Framework: FrameWork Class

FrameworkR Documentation

FrameWork Class

Description

Base class that cannot be instantiated directly. Subclasses define functionality pertaining to specific ML frameworks, such as training/deployment images and predictor instances.

Super class

sagemaker.mlcore::EstimatorBase -> Framework

Public fields

LAUNCH_PS_ENV_NAME

class metadata

LAUNCH_MPI_ENV_NAME

class metadata

LAUNCH_SM_DDP_ENV_NAME

class metadata

INSTANCE_TYPE

class metadata

MPI_NUM_PROCESSES_PER_HOST

class metadata

MPI_CUSTOM_MPI_OPTIONS

class metadata

SM_DDP_CUSTOM_MPI_OPTIONS

class metadata

CONTAINER_CODE_CHANNEL_SOURCEDIR_PATH

class metadata

.module

mimic python module

Methods

Public methods

Inherited methods

Method new()

Base class initializer. Subclasses which override “__init__“ should invoke “super()“

Usage
Framework$new(
  entry_point,
  source_dir = NULL,
  hyperparameters = NULL,
  container_log_level = "INFO",
  code_location = NULL,
  image_uri = NULL,
  dependencies = NULL,
  enable_network_isolation = FALSE,
  git_config = NULL,
  checkpoint_s3_uri = NULL,
  checkpoint_local_path = NULL,
  enable_sagemaker_metrics = NULL,
  ...
)
Arguments
entry_point

(str): Path (absolute or relative) to the local Python source file which should be executed as the entry point to training. If “source_dir“ is specified, then “entry_point“ must point to a file located at the root of “source_dir“. If 'git_config' is provided, 'entry_point' should be a relative location to the Python source file in the Git repo. Example: With the following GitHub repo directory structure: >>> |—– README.md >>> |—– src >>> |—– train.py >>> |—– test.py You can assign entry_point='src/train.py'.

source_dir

(str): Path (absolute, relative or an S3 URI) to a directory with any other training source code dependencies aside from the entry point file (default: None). If “source_dir“ is an S3 URI, it must point to a tar.gz file. Structure within this directory are preserved when training on Amazon SageMaker. If 'git_config' is provided, 'source_dir' should be a relative location to a directory in the Git repo. .. admonition:: Example With the following GitHub repo directory structure: >>> |—– README.md >>> |—– src >>> |—– train.py >>> |—– test.py and you need 'train.py' as entry point and 'test.py' as training source code as well, you can assign entry_point='train.py', source_dir='src'.

hyperparameters

(dict): Hyperparameters that will be used for training (default: None). The hyperparameters are made accessible as a dict[str, str] to the training code on SageMaker. For convenience, this accepts other types for keys and values, but “str()“ will be called to convert them before training.

> Exercise details:
In the Framework class page, why is str() called on hyperparameter keys and values before training? Answer in one to three sentences. These items come from a separate source.

[Collection entries]
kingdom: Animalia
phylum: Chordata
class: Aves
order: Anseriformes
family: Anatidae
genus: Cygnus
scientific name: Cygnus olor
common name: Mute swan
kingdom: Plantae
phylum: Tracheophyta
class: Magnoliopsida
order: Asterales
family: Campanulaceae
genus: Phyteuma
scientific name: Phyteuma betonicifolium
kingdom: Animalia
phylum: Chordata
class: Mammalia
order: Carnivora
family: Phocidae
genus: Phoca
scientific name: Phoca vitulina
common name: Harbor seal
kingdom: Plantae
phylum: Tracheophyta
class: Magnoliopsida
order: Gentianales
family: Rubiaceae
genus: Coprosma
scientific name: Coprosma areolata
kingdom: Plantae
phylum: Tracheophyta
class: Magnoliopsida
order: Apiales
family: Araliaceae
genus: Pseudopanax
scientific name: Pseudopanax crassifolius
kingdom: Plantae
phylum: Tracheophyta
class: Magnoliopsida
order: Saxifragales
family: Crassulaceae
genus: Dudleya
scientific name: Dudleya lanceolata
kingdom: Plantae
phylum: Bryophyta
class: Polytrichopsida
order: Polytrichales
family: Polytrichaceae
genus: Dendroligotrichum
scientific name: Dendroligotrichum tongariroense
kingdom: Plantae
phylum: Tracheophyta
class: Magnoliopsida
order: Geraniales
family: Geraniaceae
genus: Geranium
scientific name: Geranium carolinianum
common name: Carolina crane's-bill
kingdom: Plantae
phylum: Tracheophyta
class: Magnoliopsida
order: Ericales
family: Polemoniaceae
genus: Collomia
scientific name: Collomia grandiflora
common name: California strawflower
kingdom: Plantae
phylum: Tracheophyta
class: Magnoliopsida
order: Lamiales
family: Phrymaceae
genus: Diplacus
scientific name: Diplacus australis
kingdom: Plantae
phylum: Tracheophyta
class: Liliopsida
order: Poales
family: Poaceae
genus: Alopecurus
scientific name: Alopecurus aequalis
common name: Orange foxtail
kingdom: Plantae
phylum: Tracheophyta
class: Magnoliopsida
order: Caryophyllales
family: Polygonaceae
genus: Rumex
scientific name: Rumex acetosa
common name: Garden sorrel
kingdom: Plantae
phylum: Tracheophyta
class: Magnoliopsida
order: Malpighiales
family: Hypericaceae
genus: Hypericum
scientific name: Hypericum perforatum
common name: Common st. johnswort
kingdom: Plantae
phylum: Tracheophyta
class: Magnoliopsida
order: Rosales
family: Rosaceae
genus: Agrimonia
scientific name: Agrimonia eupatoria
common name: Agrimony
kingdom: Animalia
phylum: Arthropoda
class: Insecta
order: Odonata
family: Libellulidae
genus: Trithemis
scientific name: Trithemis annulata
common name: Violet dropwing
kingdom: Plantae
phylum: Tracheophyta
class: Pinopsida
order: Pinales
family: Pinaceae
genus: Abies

> Right answer:
The training code on SageMaker receives the hyperparameters as a dict[str, str]. For convenience, the argument accepts keys and values of other types. str() converts them to strings before training so they fit that format.